Mengusung tema “Sinkronisasi Peta Jalan dan Rencana Aksi Elektronifikasi Transaksi Pemerintah Daerah Wilayah Provinsi Lampung”, forum ini menjadi wadah strategis bagi pemerintah provinsi dan kabupaten/kota untuk menyelaraskan langkah percepatan digitalisasi transaksi keuangan daerah.
Dalam arahannya, Gubernur Lampung Rachmat Mirzani Djausal menegaskan pentingnya sinkronisasi roadmap Elektronifikasi Transaksi Pemerintah Daerah (ETPD) yang terencana, mulai dari proses asesmen, penyusunan solusi, implementasi, hingga evaluasi berkelanjutan. Upaya tersebut akan difokuskan pada penguatan regulasi, pembangunan infrastruktur digital, serta perluasan penggunaan sistem pembayaran non-tunai di seluruh daerah.

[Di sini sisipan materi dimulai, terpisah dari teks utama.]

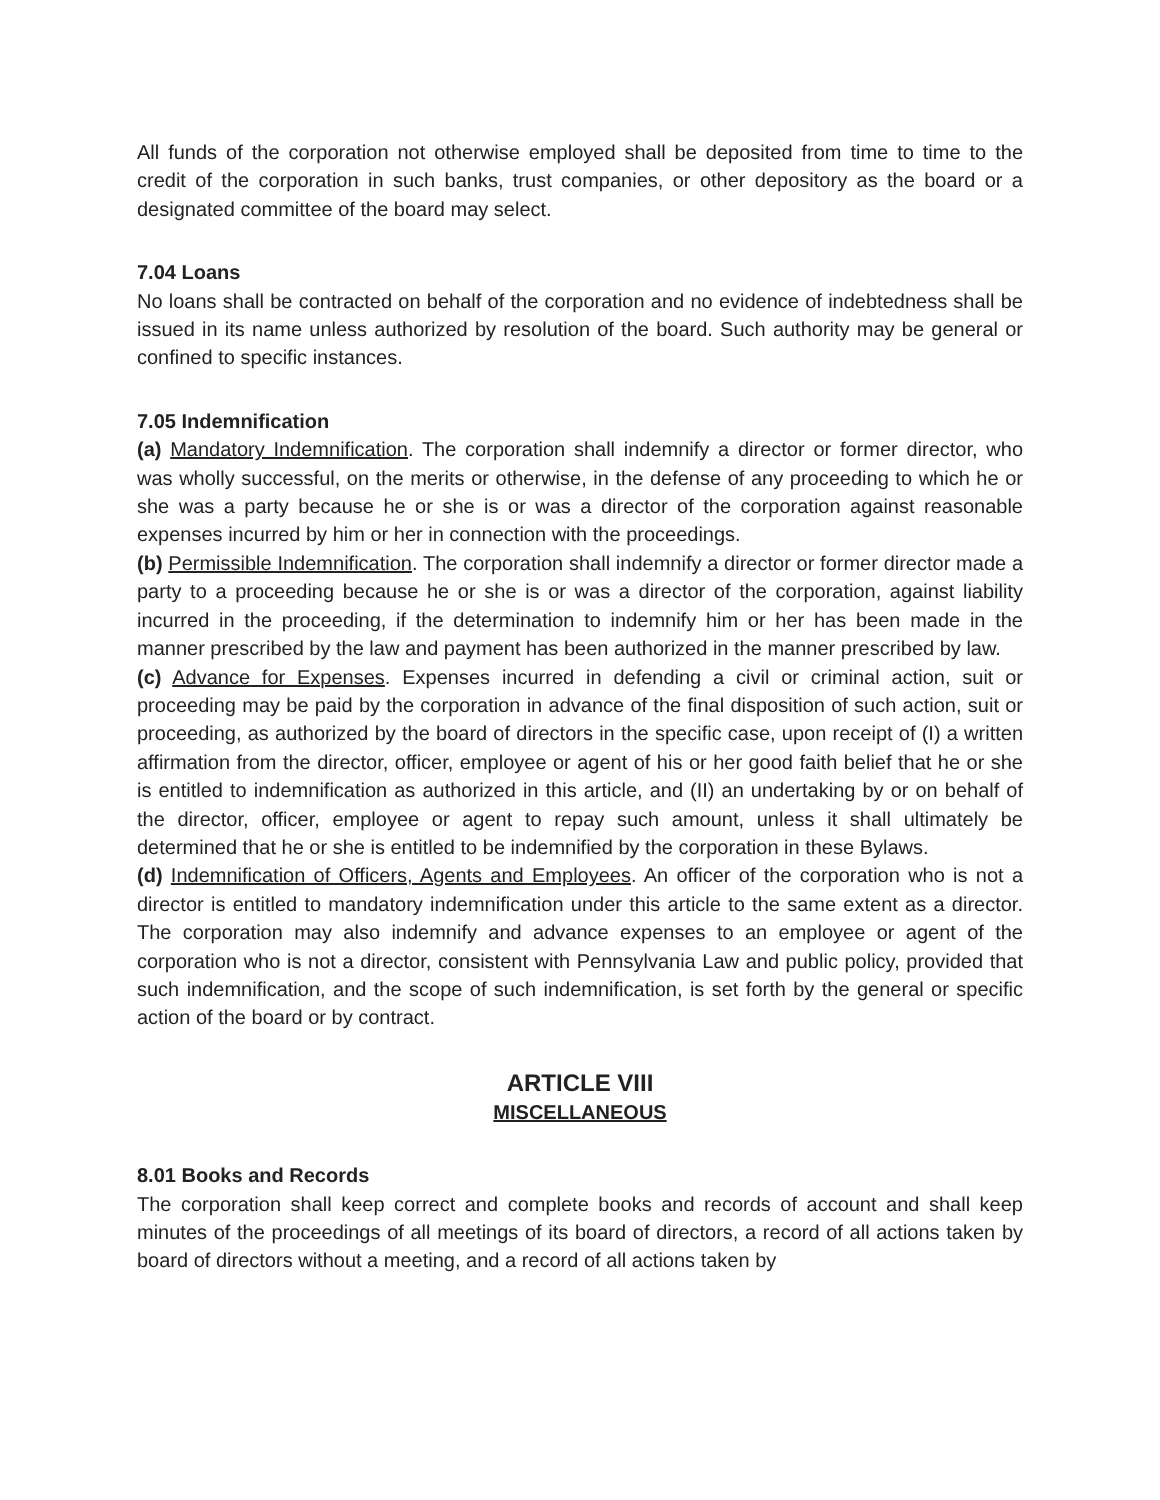All funds of the corporation not otherwise employed shall be deposited from time to time to the credit of the corporation in such banks, trust companies, or other depository as the board or a designated committee of the board may select.
7.04 Loans
No loans shall be contracted on behalf of the corporation and no evidence of indebtedness shall be issued in its name unless authorized by resolution of the board. Such authority may be general or confined to specific instances.
7.05 Indemnification
(a) Mandatory Indemnification. The corporation shall indemnify a director or former director, who was wholly successful, on the merits or otherwise, in the defense of any proceeding to which he or she was a party because he or she is or was a director of the corporation against reasonable expenses incurred by him or her in connection with the proceedings.
(b) Permissible Indemnification. The corporation shall indemnify a director or former director made a party to a proceeding because he or she is or was a director of the corporation, against liability incurred in the proceeding, if the determination to indemnify him or her has been made in the manner prescribed by the law and payment has been authorized in the manner prescribed by law.
(c) Advance for Expenses. Expenses incurred in defending a civil or criminal action, suit or proceeding may be paid by the corporation in advance of the final disposition of such action, suit or proceeding, as authorized by the board of directors in the specific case, upon receipt of (I) a written affirmation from the director, officer, employee or agent of his or her good faith belief that he or she is entitled to indemnification as authorized in this article, and (II) an undertaking by or on behalf of the director, officer, employee or agent to repay such amount, unless it shall ultimately be determined that he or she is entitled to be indemnified by the corporation in these Bylaws.
(d) Indemnification of Officers, Agents and Employees. An officer of the corporation who is not a director is entitled to mandatory indemnification under this article to the same extent as a director. The corporation may also indemnify and advance expenses to an employee or agent of the corporation who is not a director, consistent with Pennsylvania Law and public policy, provided that such indemnification, and the scope of such indemnification, is set forth by the general or specific action of the board or by contract.
ARTICLE VIII
MISCELLANEOUS
8.01 Books and Records
The corporation shall keep correct and complete books and records of account and shall keep minutes of the proceedings of all meetings of its board of directors, a record of all actions taken by board of directors without a meeting, and a record of all actions taken by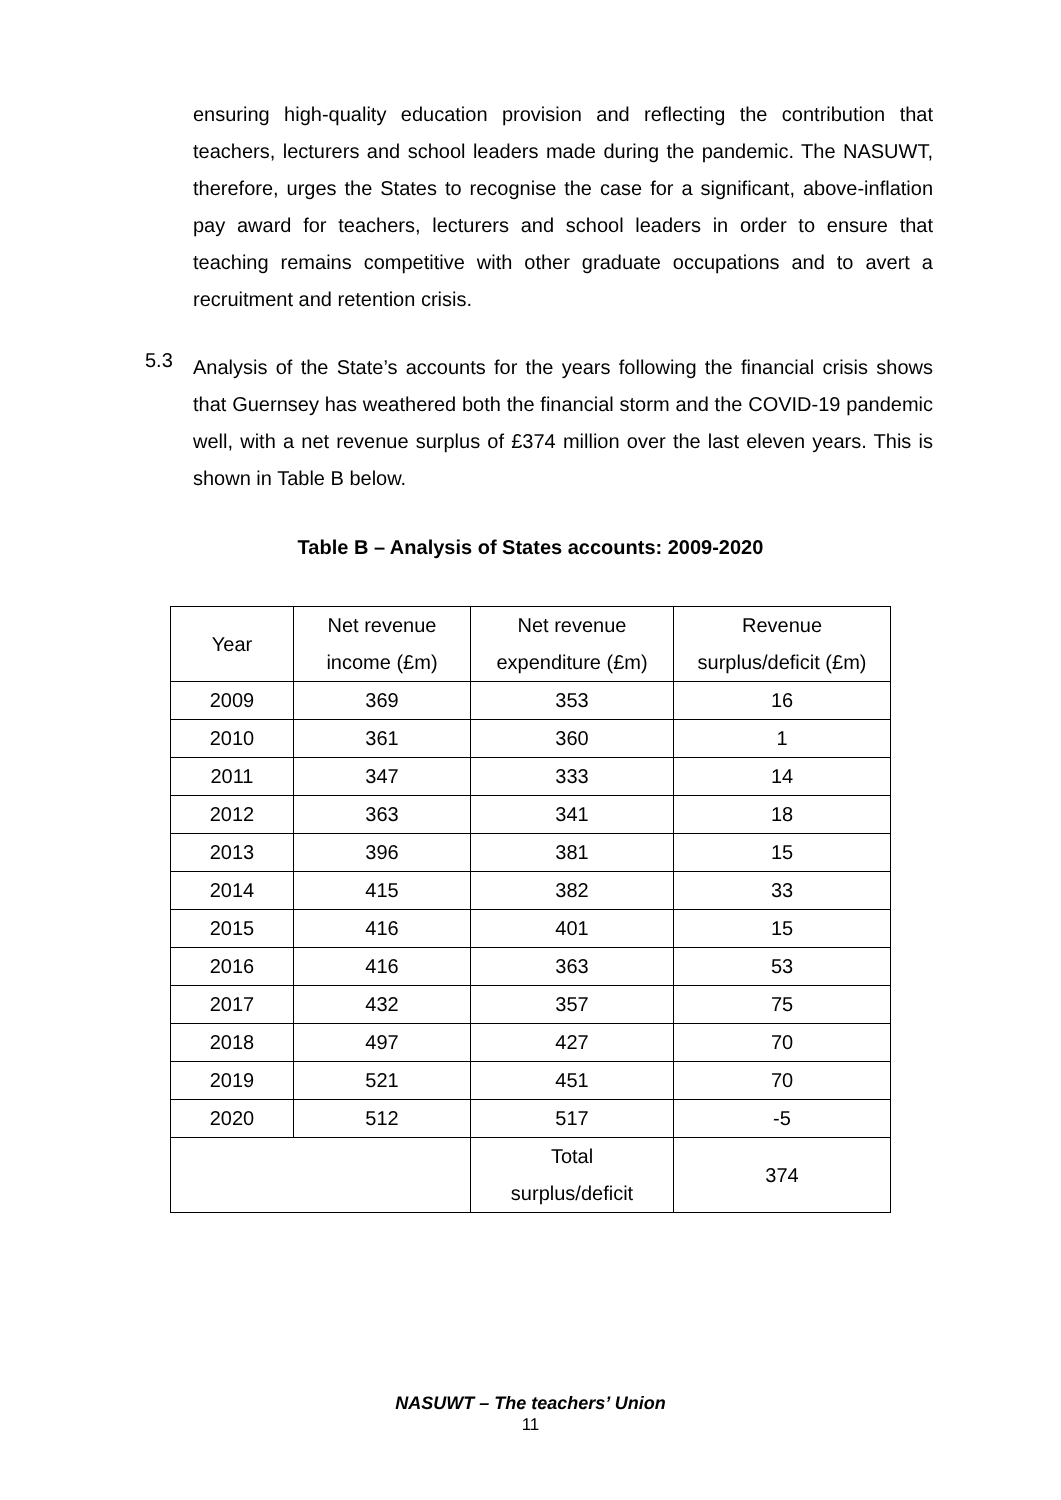ensuring high-quality education provision and reflecting the contribution that teachers, lecturers and school leaders made during the pandemic. The NASUWT, therefore, urges the States to recognise the case for a significant, above-inflation pay award for teachers, lecturers and school leaders in order to ensure that teaching remains competitive with other graduate occupations and to avert a recruitment and retention crisis.
5.3
Analysis of the State’s accounts for the years following the financial crisis shows that Guernsey has weathered both the financial storm and the COVID-19 pandemic well, with a net revenue surplus of £374 million over the last eleven years. This is shown in Table B below.
Table B – Analysis of States accounts: 2009-2020
| Year | Net revenue income (£m) | Net revenue expenditure (£m) | Revenue surplus/deficit (£m) |
| --- | --- | --- | --- |
| 2009 | 369 | 353 | 16 |
| 2010 | 361 | 360 | 1 |
| 2011 | 347 | 333 | 14 |
| 2012 | 363 | 341 | 18 |
| 2013 | 396 | 381 | 15 |
| 2014 | 415 | 382 | 33 |
| 2015 | 416 | 401 | 15 |
| 2016 | 416 | 363 | 53 |
| 2017 | 432 | 357 | 75 |
| 2018 | 497 | 427 | 70 |
| 2019 | 521 | 451 | 70 |
| 2020 | 512 | 517 | -5 |
| | | Total surplus/deficit | 374 |
NASUWT – The teachers’ Union
11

Sementara itu, Wakil Gubernur Lampung dr. Jihan Nurlela menekankan bahwa elektronifikasi bukan sekadar mengalihkan transaksi dari tunai ke digital, tetapi merupakan langkah strategis dalam membangun tata kelola keuangan daerah yang lebih transparan, akuntabel, efisien, sekaligus meningkatkan kualitas pelayanan kepada masyarakat.
Forum tersebut juga menghadirkan sesi berbagi praktik terbaik (best practice), di mana Pemerintah Kota Metro memaparkan keberhasilannya meningkatkan Pendapatan Asli Daerah (PAD) melalui inovasi digital, seperti penerapan QRIS, aplikasi METAS, dan sistem e-retribusi.
Melalui keikutsertaan dalam HLM TP2DD, Pemerintah Kabupaten Way Kanan menegaskan kesiapan untuk terus memperkuat sinergi dengan pemerintah provinsi, Bank Indonesia, dan seluruh pemangku kepentingan dalam mempercepat digitalisasi transaksi keuangan daerah. Langkah ini diharapkan mampu mewujudkan tata kelola pemerintahan yang lebih modern, aman, transparan, dan terintegrasi, sekaligus menghadirkan pelayanan publik yang semakin cepat, mudah, dan efisien bagi masyarakat.